作業指示 A >>
エントリの最初の行から「bazılarını içerir. Ancak, bu」を含む行までを、一字一句変えずに引用してください。両端の行も含めます。
----------------
2018年夏に塩路研究室3年生5人が、イギリス、フランス、スペインに調査旅行にでかけました。今回は、各自が関心を持ったテーマについて現地で見聞きし、考察した内容を報告します。

魅力溢れるヨーロッパの美術館
 3年生 上田 綾子

 ヨーロッパにはたくさんの美術館がありますが、私は今回2か所の美術館に行きました。一つ目は、イギリスのロンドンにある「ナショナル・ギャラリー」です。ここは、ロイズ保険組合の発展に寄付した銀行家が残したコレクションをイギリス政府が買い取り、市民のコレクションから始まった美術館です。コレクションの大半が寄付された絵画だということに驚きました。また、世界有数のコレクションを誇っており、13~20世紀初頭のヨーロッパ絵画を2300点以上所蔵しています。レオナルド・ダヴィンチやゴッホの「ひまわり」など有名画家の作品を見ることが出来ました。無料で入れるということもあり、気軽に立ち寄れ見ごたえのある美術館だと感じました。美術館の前にはトラファルガー広場があり、地面に絵を描いている人や芸をしている人がいてにぎやかな場所でした。
----------------
作業指示 B >>
ヨーロッパの美術館についての本文をもとに、次の問いに答えてください。
(i) 調査旅行に出かけた3年生は何人ですか。
(ii) ナショナル・ギャラリーは13~20世紀初頭のヨーロッパ絵画を何点以上所蔵していますか。
(iii) ナショナル・ギャラリーの前にある広場は何という名前ですか。

提供データ >>
----------------
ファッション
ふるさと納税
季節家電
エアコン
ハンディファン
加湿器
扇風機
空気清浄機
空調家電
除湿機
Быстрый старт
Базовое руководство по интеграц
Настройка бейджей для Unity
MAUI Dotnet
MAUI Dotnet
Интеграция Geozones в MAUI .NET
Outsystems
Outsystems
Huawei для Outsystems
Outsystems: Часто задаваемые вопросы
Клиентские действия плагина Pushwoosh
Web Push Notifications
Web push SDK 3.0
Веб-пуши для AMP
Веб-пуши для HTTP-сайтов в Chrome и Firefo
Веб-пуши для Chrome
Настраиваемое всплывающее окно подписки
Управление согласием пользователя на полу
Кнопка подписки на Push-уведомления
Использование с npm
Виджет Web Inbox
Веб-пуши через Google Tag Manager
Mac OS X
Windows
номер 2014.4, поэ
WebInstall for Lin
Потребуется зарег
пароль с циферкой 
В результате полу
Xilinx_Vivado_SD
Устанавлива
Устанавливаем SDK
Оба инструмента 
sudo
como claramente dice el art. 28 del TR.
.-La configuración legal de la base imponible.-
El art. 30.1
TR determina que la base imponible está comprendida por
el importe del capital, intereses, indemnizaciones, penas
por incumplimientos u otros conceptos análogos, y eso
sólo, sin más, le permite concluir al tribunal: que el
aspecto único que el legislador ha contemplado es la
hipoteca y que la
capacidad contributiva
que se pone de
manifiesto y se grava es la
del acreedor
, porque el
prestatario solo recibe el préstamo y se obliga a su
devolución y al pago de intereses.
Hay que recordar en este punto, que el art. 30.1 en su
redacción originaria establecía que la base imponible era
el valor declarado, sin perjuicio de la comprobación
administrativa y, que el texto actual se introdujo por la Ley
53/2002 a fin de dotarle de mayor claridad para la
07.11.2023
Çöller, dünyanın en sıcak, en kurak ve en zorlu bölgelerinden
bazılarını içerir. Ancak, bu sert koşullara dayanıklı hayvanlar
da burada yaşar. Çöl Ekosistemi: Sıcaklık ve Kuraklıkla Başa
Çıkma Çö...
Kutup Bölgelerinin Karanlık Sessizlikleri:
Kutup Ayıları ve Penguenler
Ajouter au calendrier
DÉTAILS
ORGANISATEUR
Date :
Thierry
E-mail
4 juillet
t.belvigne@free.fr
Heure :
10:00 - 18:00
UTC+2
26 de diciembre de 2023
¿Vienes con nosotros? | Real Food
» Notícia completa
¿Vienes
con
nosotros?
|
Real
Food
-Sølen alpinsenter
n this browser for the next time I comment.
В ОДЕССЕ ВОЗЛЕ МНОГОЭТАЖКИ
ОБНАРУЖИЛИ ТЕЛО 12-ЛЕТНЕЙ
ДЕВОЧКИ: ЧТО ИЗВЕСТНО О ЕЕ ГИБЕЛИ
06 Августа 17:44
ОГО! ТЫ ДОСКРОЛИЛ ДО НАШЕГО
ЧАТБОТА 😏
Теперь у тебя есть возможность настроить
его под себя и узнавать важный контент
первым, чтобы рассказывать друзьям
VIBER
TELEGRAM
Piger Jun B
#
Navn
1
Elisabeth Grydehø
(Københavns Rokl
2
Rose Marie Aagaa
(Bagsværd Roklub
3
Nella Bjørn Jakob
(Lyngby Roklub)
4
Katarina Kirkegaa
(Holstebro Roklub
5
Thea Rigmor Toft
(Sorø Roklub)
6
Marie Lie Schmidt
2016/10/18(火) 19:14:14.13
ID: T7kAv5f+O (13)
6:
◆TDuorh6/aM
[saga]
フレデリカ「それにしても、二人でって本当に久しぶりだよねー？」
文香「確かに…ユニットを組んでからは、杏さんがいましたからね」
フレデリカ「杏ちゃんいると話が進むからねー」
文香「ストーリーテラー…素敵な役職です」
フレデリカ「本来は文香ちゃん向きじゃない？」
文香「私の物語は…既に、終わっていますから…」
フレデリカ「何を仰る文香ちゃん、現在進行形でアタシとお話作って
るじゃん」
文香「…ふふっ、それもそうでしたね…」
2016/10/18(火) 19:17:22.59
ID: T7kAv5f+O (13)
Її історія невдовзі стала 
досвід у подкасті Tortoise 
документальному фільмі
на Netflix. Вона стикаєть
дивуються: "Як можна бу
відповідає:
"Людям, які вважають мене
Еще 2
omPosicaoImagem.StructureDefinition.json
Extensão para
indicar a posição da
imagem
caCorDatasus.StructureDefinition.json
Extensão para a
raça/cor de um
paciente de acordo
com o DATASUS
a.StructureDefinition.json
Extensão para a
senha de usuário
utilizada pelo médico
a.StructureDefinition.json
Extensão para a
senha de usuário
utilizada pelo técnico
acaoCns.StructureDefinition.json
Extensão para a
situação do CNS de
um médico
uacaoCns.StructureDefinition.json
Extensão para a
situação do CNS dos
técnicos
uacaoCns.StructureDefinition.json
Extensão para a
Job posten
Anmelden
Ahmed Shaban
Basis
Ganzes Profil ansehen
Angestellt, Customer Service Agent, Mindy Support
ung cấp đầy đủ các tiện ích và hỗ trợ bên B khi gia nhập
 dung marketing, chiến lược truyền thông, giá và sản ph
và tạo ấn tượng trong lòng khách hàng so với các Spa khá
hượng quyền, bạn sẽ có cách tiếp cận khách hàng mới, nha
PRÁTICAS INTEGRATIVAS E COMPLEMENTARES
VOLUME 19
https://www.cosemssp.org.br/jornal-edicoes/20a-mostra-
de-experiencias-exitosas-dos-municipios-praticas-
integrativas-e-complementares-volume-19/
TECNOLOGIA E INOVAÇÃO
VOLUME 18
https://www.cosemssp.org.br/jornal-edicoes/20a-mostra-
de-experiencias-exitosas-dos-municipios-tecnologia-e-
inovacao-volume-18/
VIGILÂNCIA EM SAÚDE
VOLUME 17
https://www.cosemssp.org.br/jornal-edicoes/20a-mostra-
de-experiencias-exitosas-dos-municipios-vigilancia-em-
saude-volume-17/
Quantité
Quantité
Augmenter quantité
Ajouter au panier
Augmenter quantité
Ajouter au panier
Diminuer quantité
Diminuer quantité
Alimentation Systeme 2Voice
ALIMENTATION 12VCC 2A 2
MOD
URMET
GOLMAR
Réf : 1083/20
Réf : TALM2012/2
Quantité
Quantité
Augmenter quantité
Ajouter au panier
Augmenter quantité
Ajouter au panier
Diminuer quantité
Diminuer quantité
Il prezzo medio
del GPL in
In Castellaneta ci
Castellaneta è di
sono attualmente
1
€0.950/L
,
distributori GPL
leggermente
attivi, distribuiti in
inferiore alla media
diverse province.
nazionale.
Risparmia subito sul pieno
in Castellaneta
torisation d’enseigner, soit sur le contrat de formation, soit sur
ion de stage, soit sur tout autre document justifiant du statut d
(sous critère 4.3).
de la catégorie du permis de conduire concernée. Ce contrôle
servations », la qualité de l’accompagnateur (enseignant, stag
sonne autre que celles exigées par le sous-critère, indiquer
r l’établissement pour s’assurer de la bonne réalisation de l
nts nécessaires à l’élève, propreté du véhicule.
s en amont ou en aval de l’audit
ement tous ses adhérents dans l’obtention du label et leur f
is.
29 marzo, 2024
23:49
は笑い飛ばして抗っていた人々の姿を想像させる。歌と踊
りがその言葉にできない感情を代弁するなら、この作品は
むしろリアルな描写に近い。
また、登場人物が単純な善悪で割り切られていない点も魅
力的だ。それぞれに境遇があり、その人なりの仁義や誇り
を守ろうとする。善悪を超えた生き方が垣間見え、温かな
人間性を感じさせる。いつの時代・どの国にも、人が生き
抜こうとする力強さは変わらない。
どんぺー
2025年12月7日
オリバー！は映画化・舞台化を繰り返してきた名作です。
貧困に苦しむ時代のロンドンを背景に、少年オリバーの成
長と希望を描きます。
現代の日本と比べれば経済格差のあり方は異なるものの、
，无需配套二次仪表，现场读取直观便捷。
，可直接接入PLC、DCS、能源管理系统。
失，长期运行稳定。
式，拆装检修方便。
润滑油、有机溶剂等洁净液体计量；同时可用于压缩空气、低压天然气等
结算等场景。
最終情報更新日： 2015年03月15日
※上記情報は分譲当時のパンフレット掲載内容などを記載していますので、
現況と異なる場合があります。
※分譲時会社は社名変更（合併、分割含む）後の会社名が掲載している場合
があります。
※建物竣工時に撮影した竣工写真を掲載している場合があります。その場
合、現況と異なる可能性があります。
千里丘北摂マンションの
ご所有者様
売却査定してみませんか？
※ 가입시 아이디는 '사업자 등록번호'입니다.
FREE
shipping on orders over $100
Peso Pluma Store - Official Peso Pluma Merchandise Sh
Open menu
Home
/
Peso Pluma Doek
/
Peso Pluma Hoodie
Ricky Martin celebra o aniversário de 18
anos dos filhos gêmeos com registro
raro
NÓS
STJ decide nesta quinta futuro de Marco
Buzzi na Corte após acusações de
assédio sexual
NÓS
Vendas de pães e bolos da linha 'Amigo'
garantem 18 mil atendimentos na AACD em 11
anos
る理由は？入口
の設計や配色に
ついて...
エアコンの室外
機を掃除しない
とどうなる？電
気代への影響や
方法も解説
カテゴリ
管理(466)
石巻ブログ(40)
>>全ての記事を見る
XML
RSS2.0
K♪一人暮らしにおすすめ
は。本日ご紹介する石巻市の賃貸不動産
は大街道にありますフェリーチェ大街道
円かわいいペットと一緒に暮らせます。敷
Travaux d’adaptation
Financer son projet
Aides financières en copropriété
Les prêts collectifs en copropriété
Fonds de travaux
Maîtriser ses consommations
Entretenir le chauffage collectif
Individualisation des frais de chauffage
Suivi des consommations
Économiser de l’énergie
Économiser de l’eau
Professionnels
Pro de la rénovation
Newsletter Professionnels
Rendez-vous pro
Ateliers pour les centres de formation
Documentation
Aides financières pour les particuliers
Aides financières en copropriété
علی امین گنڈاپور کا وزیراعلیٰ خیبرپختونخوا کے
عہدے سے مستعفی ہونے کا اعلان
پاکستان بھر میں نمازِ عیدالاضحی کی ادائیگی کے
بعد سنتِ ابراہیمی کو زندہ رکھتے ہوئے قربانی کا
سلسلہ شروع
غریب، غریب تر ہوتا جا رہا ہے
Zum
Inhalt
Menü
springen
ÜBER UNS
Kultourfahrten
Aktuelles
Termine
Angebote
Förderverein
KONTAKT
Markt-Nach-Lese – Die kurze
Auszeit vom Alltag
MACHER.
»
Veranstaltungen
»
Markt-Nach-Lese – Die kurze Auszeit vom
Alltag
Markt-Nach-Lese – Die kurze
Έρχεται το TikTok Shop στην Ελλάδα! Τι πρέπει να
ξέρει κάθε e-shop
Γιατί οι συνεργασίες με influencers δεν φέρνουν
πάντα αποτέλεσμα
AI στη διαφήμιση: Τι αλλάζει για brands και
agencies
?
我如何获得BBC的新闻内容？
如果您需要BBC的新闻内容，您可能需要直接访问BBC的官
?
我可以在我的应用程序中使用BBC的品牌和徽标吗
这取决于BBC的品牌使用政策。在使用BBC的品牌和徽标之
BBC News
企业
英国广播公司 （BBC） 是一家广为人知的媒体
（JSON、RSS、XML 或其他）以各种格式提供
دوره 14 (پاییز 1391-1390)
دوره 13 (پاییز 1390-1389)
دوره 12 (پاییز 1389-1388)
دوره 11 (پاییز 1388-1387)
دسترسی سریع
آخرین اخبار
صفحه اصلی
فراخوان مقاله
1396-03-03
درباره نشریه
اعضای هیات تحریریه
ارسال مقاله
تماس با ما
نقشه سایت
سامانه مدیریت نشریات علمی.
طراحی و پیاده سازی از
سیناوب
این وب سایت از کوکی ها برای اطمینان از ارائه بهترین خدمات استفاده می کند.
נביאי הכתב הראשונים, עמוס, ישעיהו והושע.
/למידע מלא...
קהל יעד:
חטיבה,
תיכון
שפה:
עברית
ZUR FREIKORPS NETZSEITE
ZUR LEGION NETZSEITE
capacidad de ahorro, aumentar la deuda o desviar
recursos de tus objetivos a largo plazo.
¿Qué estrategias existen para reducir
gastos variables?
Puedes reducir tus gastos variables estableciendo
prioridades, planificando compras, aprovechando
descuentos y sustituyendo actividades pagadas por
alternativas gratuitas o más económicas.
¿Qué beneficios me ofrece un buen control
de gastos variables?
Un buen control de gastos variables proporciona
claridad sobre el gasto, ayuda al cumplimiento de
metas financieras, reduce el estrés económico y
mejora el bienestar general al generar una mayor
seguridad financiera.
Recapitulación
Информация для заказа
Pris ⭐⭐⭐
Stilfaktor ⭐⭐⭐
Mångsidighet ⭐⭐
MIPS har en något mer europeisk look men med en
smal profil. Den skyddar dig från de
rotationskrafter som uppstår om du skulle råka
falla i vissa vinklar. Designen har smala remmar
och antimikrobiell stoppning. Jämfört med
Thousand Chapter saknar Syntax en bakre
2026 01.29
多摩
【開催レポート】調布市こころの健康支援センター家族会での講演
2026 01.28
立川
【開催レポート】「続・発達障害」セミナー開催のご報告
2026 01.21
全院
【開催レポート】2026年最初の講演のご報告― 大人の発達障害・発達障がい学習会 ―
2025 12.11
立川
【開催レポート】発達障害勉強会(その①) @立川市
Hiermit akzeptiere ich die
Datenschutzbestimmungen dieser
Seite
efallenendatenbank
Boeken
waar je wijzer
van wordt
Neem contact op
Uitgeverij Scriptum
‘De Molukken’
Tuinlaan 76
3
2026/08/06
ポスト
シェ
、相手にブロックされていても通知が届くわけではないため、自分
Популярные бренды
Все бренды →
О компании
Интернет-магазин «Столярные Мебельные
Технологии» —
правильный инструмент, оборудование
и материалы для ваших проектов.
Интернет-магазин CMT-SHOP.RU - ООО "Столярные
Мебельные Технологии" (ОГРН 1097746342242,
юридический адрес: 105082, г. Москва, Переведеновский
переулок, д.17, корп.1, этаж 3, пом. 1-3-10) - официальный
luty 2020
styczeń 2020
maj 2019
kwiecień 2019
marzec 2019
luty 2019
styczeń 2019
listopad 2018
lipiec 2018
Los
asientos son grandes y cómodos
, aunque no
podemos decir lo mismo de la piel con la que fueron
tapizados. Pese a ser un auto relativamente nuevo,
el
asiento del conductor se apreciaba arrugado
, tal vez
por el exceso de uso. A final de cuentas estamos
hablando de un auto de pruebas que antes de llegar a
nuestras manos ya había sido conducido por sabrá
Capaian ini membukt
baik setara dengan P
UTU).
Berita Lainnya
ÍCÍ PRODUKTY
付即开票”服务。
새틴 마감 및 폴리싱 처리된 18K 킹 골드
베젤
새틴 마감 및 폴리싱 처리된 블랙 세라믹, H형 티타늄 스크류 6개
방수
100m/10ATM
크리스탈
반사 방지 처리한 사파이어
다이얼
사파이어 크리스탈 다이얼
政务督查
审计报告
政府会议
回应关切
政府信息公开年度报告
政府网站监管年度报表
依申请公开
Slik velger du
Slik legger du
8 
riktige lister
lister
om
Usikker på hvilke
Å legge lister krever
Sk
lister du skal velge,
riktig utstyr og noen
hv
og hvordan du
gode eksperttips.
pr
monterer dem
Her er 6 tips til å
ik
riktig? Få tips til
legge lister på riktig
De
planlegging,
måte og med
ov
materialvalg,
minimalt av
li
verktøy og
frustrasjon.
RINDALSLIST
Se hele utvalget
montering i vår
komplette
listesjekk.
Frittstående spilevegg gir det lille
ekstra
----------------
解答 A >>
ファッション
ふるさと納税
季節家電
エアコン
ハンディファン
加湿器
扇風機
空気清浄機
空調家電
除湿機
Быстрый старт
Базовое руководство по интеграц
Настройка бейджей для Unity
MAUI Dotnet
MAUI Dotnet
Интеграция Geozones в MAUI .NET
Outsystems
Outsystems
Huawei для Outsystems
Outsystems: Часто задаваемые вопросы
Клиентские действия плагина Pushwoosh
Web Push Notifications
Web push SDK 3.0
Веб-пуши для AMP
Веб-пуши для HTTP-сайтов в Chrome и Firefo
Веб-пуши для Chrome
Настраиваемое всплывающее окно подписки
Управление согласием пользователя на полу
Кнопка подписки на Push-уведомления
Использование с npm
Виджет Web Inbox
Веб-пуши через Google Tag Manager
Mac OS X
Windows
номер 2014.4, поэ
WebInstall for Lin
Потребуется зарег
пароль с циферкой 
В результате полу
Xilinx_Vivado_SD
Устанавлива
Устанавливаем SDK
Оба инструмента 
sudo
como claramente dice el art. 28 del TR.
.-La configuración legal de la base imponible.-
El art. 30.1
TR determina que la base imponible está comprendida por
el importe del capital, intereses, indemnizaciones, penas
por incumplimientos u otros conceptos análogos, y eso
sólo, sin más, le permite concluir al tribunal: que el
aspecto único que el legislador ha contemplado es la
hipoteca y que la
capacidad contributiva
que se pone de
manifiesto y se grava es la
del acreedor
, porque el
prestatario solo recibe el préstamo y se obliga a su
devolución y al pago de intereses.
Hay que recordar en este punto, que el art. 30.1 en su
redacción originaria establecía que la base imponible era
el valor declarado, sin perjuicio de la comprobación
administrativa y, que el texto actual se introdujo por la Ley
53/2002 a fin de dotarle de mayor claridad para la
07.11.2023
Çöller, dünyanın en sıcak, en kurak ve en zorlu bölgelerinden
bazılarını içerir. Ancak, bu sert koşullara dayanıklı hayvanlar

解答 B >>
(i) 5人です。
(ii) 2300点以上です。
(iii) トラファルガー広場です。